Turn the lines in the records below, from the line with "Fixed-charge transportation" up to and including the line with "formulations of single-node flow polytopes.", into a Markdown table. Give it two columns, Row (a running number) and Text (the line), and leave out any blank lines.

### GIVEN RECORDS
= Beginning of Section =
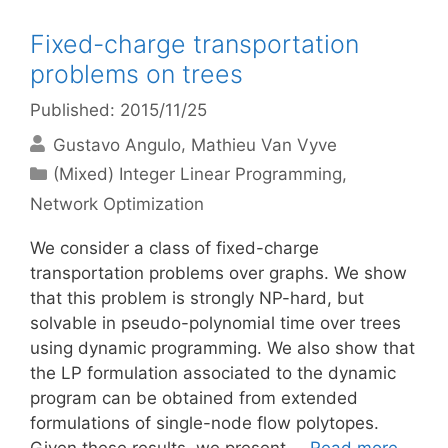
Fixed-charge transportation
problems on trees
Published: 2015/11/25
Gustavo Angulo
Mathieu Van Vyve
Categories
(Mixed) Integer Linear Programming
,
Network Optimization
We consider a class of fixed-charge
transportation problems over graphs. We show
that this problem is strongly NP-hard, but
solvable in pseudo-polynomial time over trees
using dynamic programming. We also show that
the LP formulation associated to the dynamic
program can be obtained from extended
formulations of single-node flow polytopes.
= End of Section =
= Beginning of Section =
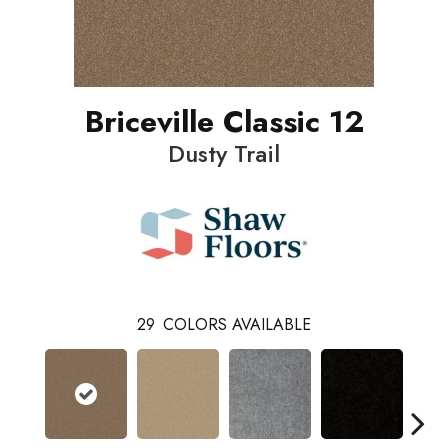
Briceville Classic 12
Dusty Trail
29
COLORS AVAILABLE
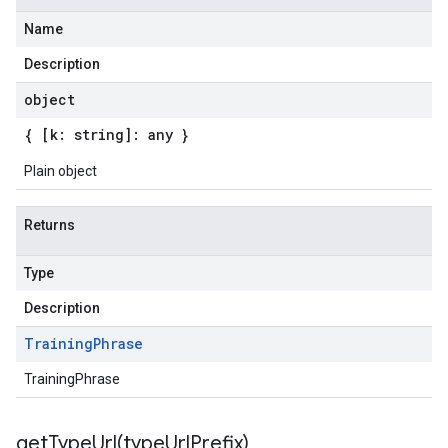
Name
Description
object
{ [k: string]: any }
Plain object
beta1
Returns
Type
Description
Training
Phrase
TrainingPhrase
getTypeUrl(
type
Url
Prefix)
= End of Section =
### SOLUTION FOR THIS TASK
| Row | Text |
|---|---|
| 1 | Fixed-charge transportation |
| 2 | problems on trees |
| 3 | Published: 2015/11/25 |
| 4 | Gustavo Angulo |
| 5 | Mathieu Van Vyve |
| 6 | Categories |
| 7 | (Mixed) Integer Linear Programming |
| 8 | , |
| 9 | Network Optimization |
| 10 | We consider a class of fixed-charge |
| 11 | transportation problems over graphs. We show |
| 12 | that this problem is strongly NP-hard, but |
| 13 | solvable in pseudo-polynomial time over trees |
| 14 | using dynamic programming. We also show that |
| 15 | the LP formulation associated to the dynamic |
| 16 | program can be obtained from extended |
| 17 | formulations of single-node flow polytopes. |